Senadores comemoraram a notícia de que o governo federal recuou e revogou o art. 18 da medida provisória que permitiria a suspensão dos contratos de trabalho e do pagamento de salários por quatro meses.

A MP tem outras medidas que continuam valendo, como a suspensão de exigências administrativas em segurança e saúde no trabalho, o adiamento do recolhimento do FGTS, a possibilidade de teletrabalho, antecipação de feriados e férias, férias coletivas, banco de horas e outras.

 

Em seu perfil, o senador Randolfe Rodrigues (Rede-AP) disse que irá ao Supremo Tribunal Federal (STF) para garantir os direitos dos trabalhadores. Para ele, a MP  “tem outros absurdos” como a possibilidade de redução de 25% nos salários e pagamento de apenas 50% da indenização em caso de demissão.

“O momento é de crise e o Estado precisa resguardar, proteger direitos, e não retirá-los. O povo mais pobre não pode pagar pela ineficiência da presidência em lidar com a crise!”, completou Randolfe.

O senador Alessandro Vieira (Cidadania-SE) publicou em seu twitter nota oficial do grupo Muda Senado, que ao governo pede ao governo federal a “imediata correção do conteúdo da MP 927” porque “não estão previstos indispensáveis mecanismos de proteção ao trabalhador”.

A nota também cobra do governo a garantia de uma renda mínima para os brasileiros no período da crise do Coronavírus. Os integrantes do Muda Senado reforçam, ainda, que estão à disposição do governo “para colaborar na construção de soluções efetivas para este momento de crise”.
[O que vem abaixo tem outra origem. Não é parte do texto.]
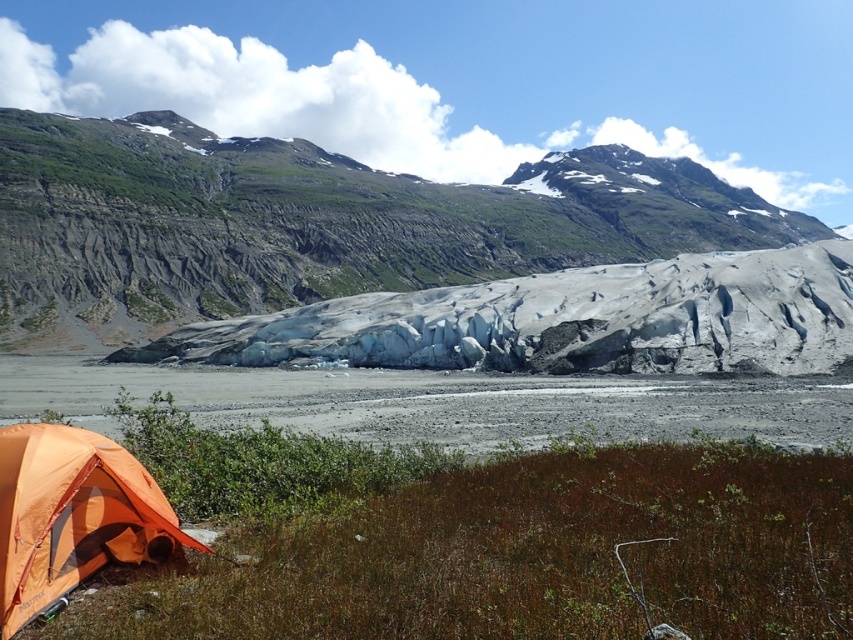
Question: Which point is farther to the camera?

Choices:
 (A) gray rocky mountain at center
 (B) gray/rocky glacier at center

Answer: (A)

Question: Which point is farther to the camera?

Choices:
 (A) orange fabric tent at lower left
 (B) gray/rocky glacier at center
 (C) gray rocky mountain at center

Answer: (C)

Question: Is gray rocky mountain at center below orange fabric tent at lower left?

Choices:
 (A) no
 (B) yes

Answer: (A)

Question: Does gray rocky mountain at center have a lesser width compared to orange fabric tent at lower left?

Choices:
 (A) yes
 (B) no

Answer: (B)

Question: Based on their relative distances, which object is farther from the orange fabric tent at lower left?

Choices:
 (A) gray rocky mountain at center
 (B) gray/rocky glacier at center

Answer: (A)

Question: Is gray/rocky glacier at center smaller than orange fabric tent at lower left?

Choices:
 (A) no
 (B) yes

Answer: (A)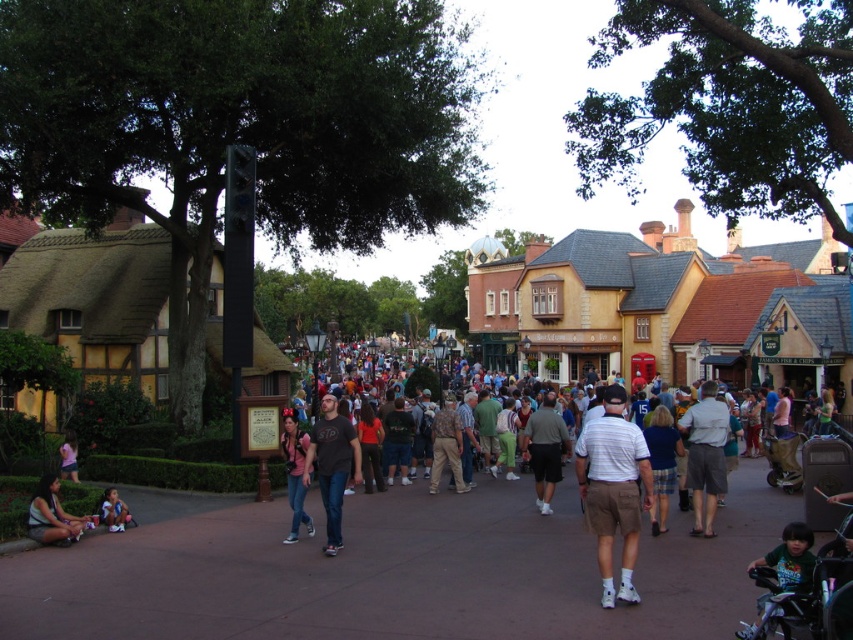
You are a photographer standing at the entrance of the theme park and see a person wearing a striped cotton shirt at center and matte blue shorts at lower left. Which piece of clothing is more to the left?

The matte blue shorts at lower left are more to the left because the striped cotton shirt at center is positioned on the right side of them.

You are a photographer standing at the center of the pathway in the theme park. You want to take a photo of the striped cotton shirt at center and the matte blue shorts at lower left. Which object is covering the other in the image?

The striped cotton shirt at center is positioned over matte blue shorts at lower left, so the striped cotton shirt at center is covering the matte blue shorts at lower left in the image.

You are standing on the pathway in the theme park and notice both the brown concrete pavement at center and the denim jeans at center. Which object is positioned lower in the scene?

The brown concrete pavement at center is located below denim jeans at center, so it is positioned lower in the scene.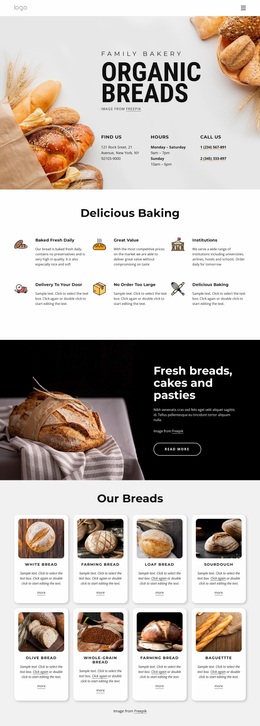
Where is `box`? Image resolution: width=260 pixels, height=726 pixels. box is located at coordinates (68, 698).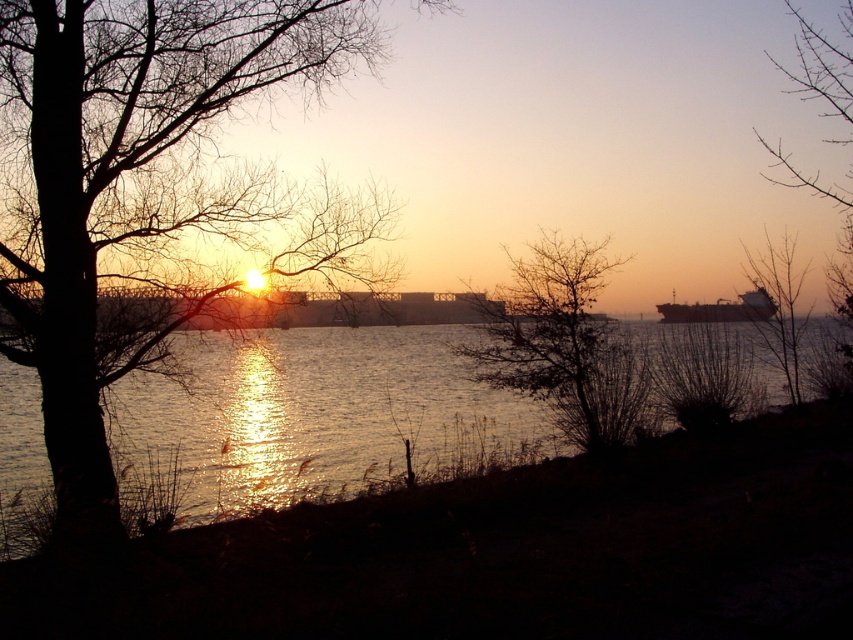
Question: Which object is farther from the camera taking this photo?

Choices:
 (A) dark brown bark tree at left
 (B) metallic ship at right
 (C) bare branches at center
 (D) bare branches at right

Answer: (D)

Question: Is glistening water at center above bare branches at center?

Choices:
 (A) no
 (B) yes

Answer: (A)

Question: Based on their relative distances, which object is nearer to the dark brown bark tree at left?

Choices:
 (A) bare branches at center
 (B) glistening water at center
 (C) bare branches at right

Answer: (B)

Question: Does glistening water at center have a lesser width compared to bare branches at center?

Choices:
 (A) yes
 (B) no

Answer: (B)

Question: Which of the following is the closest to the observer?

Choices:
 (A) (764, 307)
 (B) (485, 406)

Answer: (B)

Question: Is bare branches at right to the left of metallic ship at right from the viewer's perspective?

Choices:
 (A) yes
 (B) no

Answer: (B)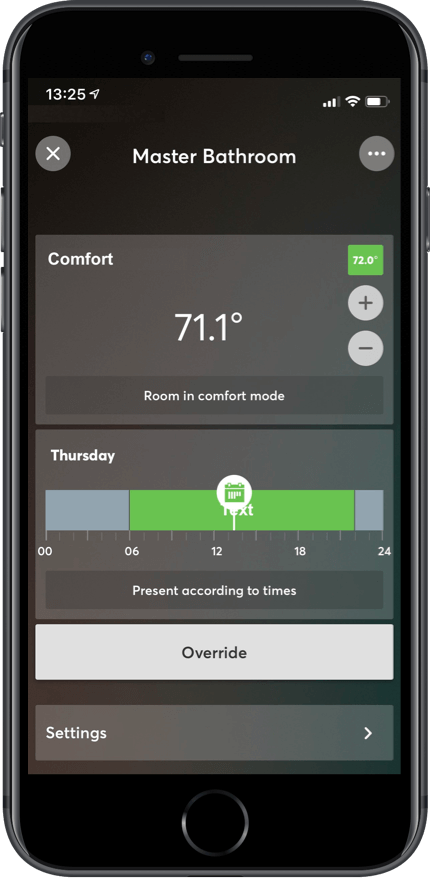
Find the location of a particular element. Image resolution: width=430 pixels, height=878 pixels. space above master bedroom is located at coordinates (204, 112).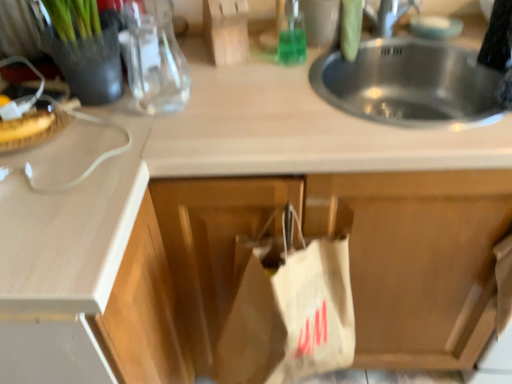
Image resolution: width=512 pixels, height=384 pixels. In order to click on free location to the left of green glass bottle at upper center, the 1th bottle viewed from the right in this screenshot , I will do `click(230, 71)`.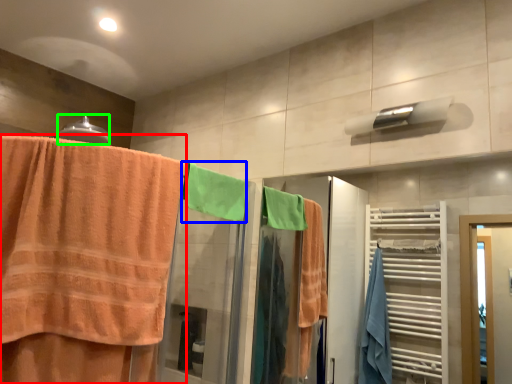
Question: Which is farther away from towel (highlighted by a red box)? beach towel (highlighted by a blue box) or towel bar (highlighted by a green box)?

Choices:
 (A) beach towel
 (B) towel bar

Answer: (B)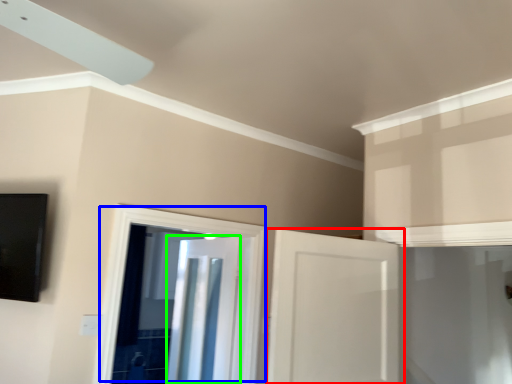
Question: Which is nearer to the door (highlighted by a red box)? door (highlighted by a blue box) or door (highlighted by a green box).

Choices:
 (A) door
 (B) door

Answer: (A)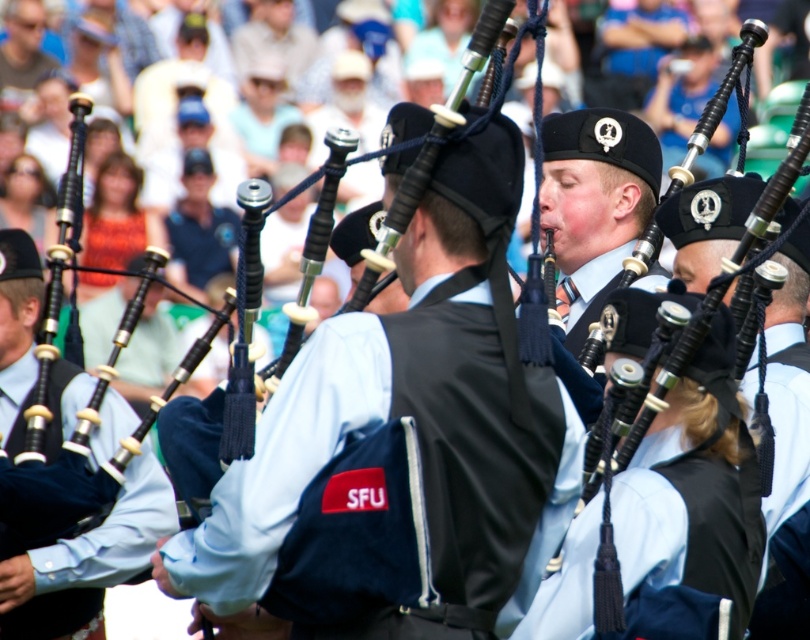
Who is lower down, matte black vest at center or matte black bagpipes at center?

matte black bagpipes at center

Does matte black vest at center have a greater height compared to matte black bagpipes at center?

Incorrect, matte black vest at center's height is not larger of matte black bagpipes at center's.

Measure the distance between point (x=518, y=556) and camera.

119.08 feet

Image resolution: width=810 pixels, height=640 pixels. In order to click on matte black vest at center in this screenshot , I will do tap(416, 420).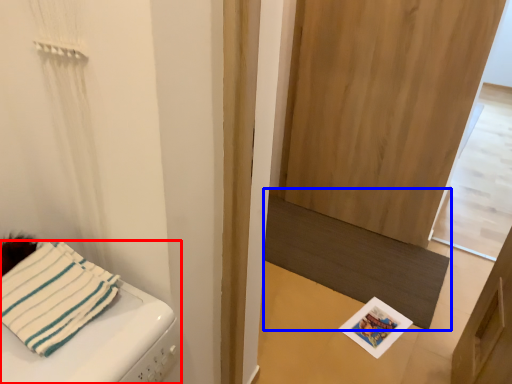
Question: Among these objects, which one is farthest to the camera, furniture (highlighted by a red box) or mat (highlighted by a blue box)?

Choices:
 (A) furniture
 (B) mat

Answer: (B)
O senador Fabiano Contarato (Rede-ES) comemorou o recuo do presidente Bolsonaro em relação à possibilidade de suspensão de salários na MP 927. Mas Contarato afirma que a MP tem outros pontos prejudiciais aos trabalhadores.

“Valeu a pressão popular e de congressistas! Mas insisto que o Congresso Nacional deve devolver a matéria toda! Há mais prejuízos para os trabalhadores em outras partes do texto”, publicou Contarato.

Ele adverte que a MP permite, durante 180 dias, que os auditores do trabalho atuem “de maneira orientadora”, sem multar os empregadores que desrespeitem normas trabalhistas.

O senador Paulo Paim (PT-RS) afirmou que há “mais crueldades” no texto da MP. Ele defendeu a rejeição da medida e disse que o Brasil precisa seguir o exemplo de outros países para garantir emprego e renda para a população. “Se não fizermos isso, teremos 40 milhões de desempregados, caos social”, acrescentou.